Emotivo homenaje a Eduardo Picabea en el Sanatorio Parque

Desde ayer, la Unidad de Intervencionismo y Hemodinamia del efector lleva el nombre de quien se formó junto a René Favaloro.

Jueves 26 de Septiembre de 2019

Desde ayer, la Unidad de Intervencionismo y Hemodinamia del Sanatorio Parque lleva el nombre de Eduardo J. Picabea. En un emotivo homenaje desarrollado en el cuarto piso del centro de salud, colegas, amigos y familiares homenajearon al médico fallecido hace un año, a quien recordaron como un excelente estudiante y un profesional generoso con sus compañeros y comprometido con sus pacientes.

   Picabea se formó en cardiología y hemodinamia en el Sanatorio Güemes de Buenos Aires, donde trabajaba en el equipo de René Favaloro, y en su regreso a Rosario creo el servicio de Hemodinamia del Sanatorio Parque. En ese lugar, donde trabajó unos 40 años, incorporó tecnología médica y novedosos procedimientos para el tratamiento de las enfermedades cardiovasculares. También fue el alma máter de varias instituciones médicas, como el centro de Diagnóstico Médico Oroño y el Instituto Cardiovascular de Rosario (ICR).

   Pero los emotivos discursos que sus colegas y su hija ensayaron ayer dejaron pequeña esta trayectoria. Su compañero de tareas en el área de Hemodinamia, Fernando Kozak, narró el “vertiginoso” momento del desarrollo de la sala de Hemodinamia, con el desarrollo de la cardiología intervencionista y la cardiología pediátrica.

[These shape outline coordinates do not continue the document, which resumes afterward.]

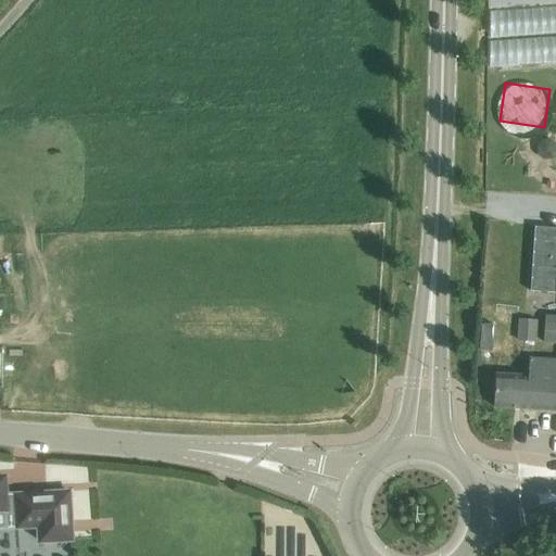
[(542,140),(538,147),(539,154),(544,159),(552,158),(555,152),(555,144),(555,143),(550,139),(542,140)]
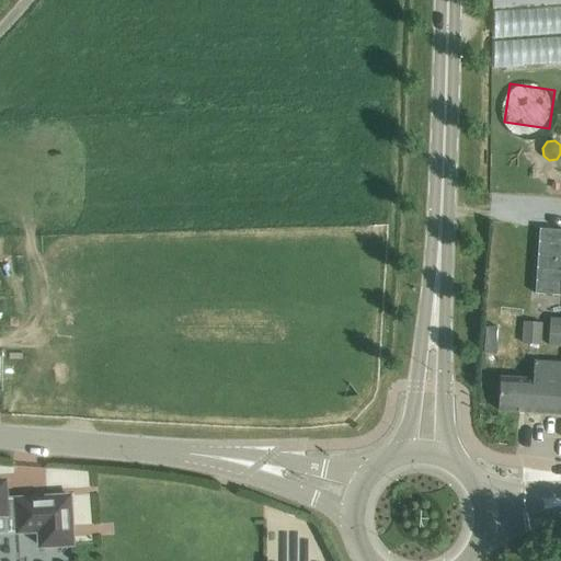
[(560,228),(539,228),(535,293),(560,294),(560,228)]
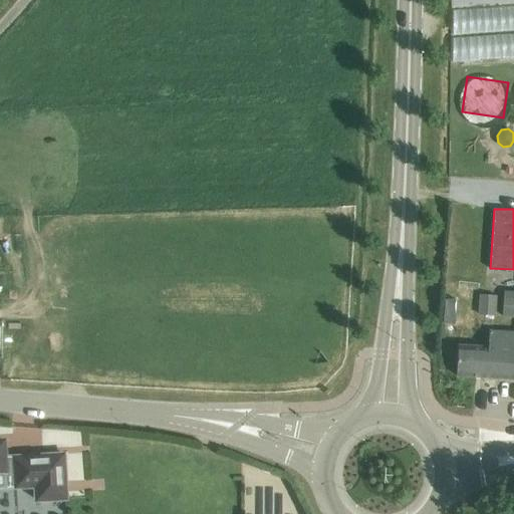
[(513,291),(504,291),(502,316),(513,316),(513,291)]
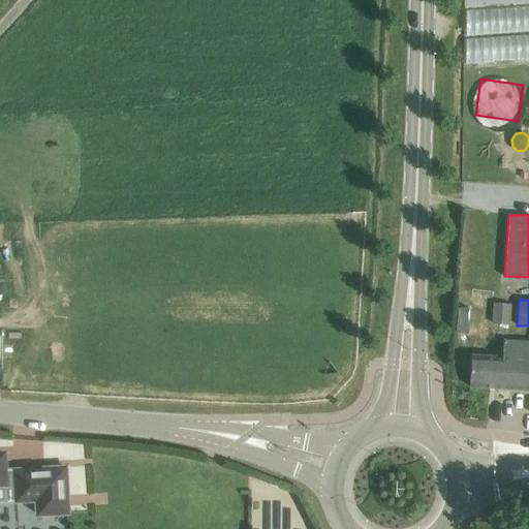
[(491,324),(509,325),(510,305),(492,304),(491,324)]
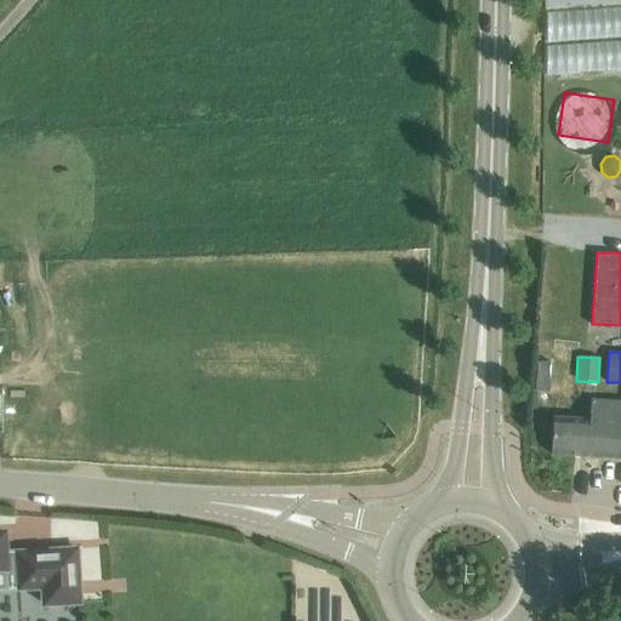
[(552,454),(620,457),(620,400),(592,399),(591,420),(554,416),(552,454)]
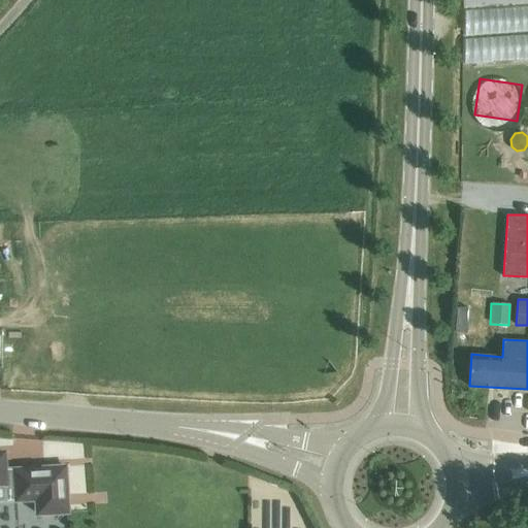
[(0,500),(7,501),(7,495),(17,494),(18,527),(69,527),(66,466),(14,469),(14,470),(5,471),(4,452),(0,452),(0,500)]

Y, sobre todo, resaltó la capacidad de Picabea para formar equipos de profesionales, donde “podíamos ser libres para trabajar”.

Humildad

En representación del directorio del Sanatorio Parque tomó la palabra José Luis Sgrosso, quien destacó la capacidad del médico “no sólo en el arte de la hemodinamia, sino en poner el cuerpo cuando las cosas no salen bien”. Según subrayó, era un profesional que sabía escuchar, “tenía la humildad de los que saben” y era “un gran médico asistencial, cuyo objetivo era el paciente”.

   Su amigo de la secundaria y compañero de estudios en la facultad de Medicina, Julio Malamud, fue el encargado de recordar sus chupinas en el Superior de Comercio, sus amigos de bares y sus primeras novias, entre otras complicidades. Y lo definió como un estudiante “obsesivo” y un amigo eterno.

   Sofía —una de sus tres hijas, la que siguió la vocación de su papá— fue la última en compartir sus recuerdos de “su persona favorita”. La joven agradeció al personal del sanatorio el cuidado que le dispensaron en sus últimos momentos de vida y se mostró complacida por el homenaje. “A él le hubiera encantado”, sostuvo.

   Muy emocionado, el titular del grupo Oroño, Roberto Villavicencio, celebró el oportuno homenaje a la memoria de “un amigo” a quien admitió “todos extrañamos mucho”.

   Eduardo J. Picabea falleció el 25 de septiembre del año pasado, después de transitar una larga enfermedad.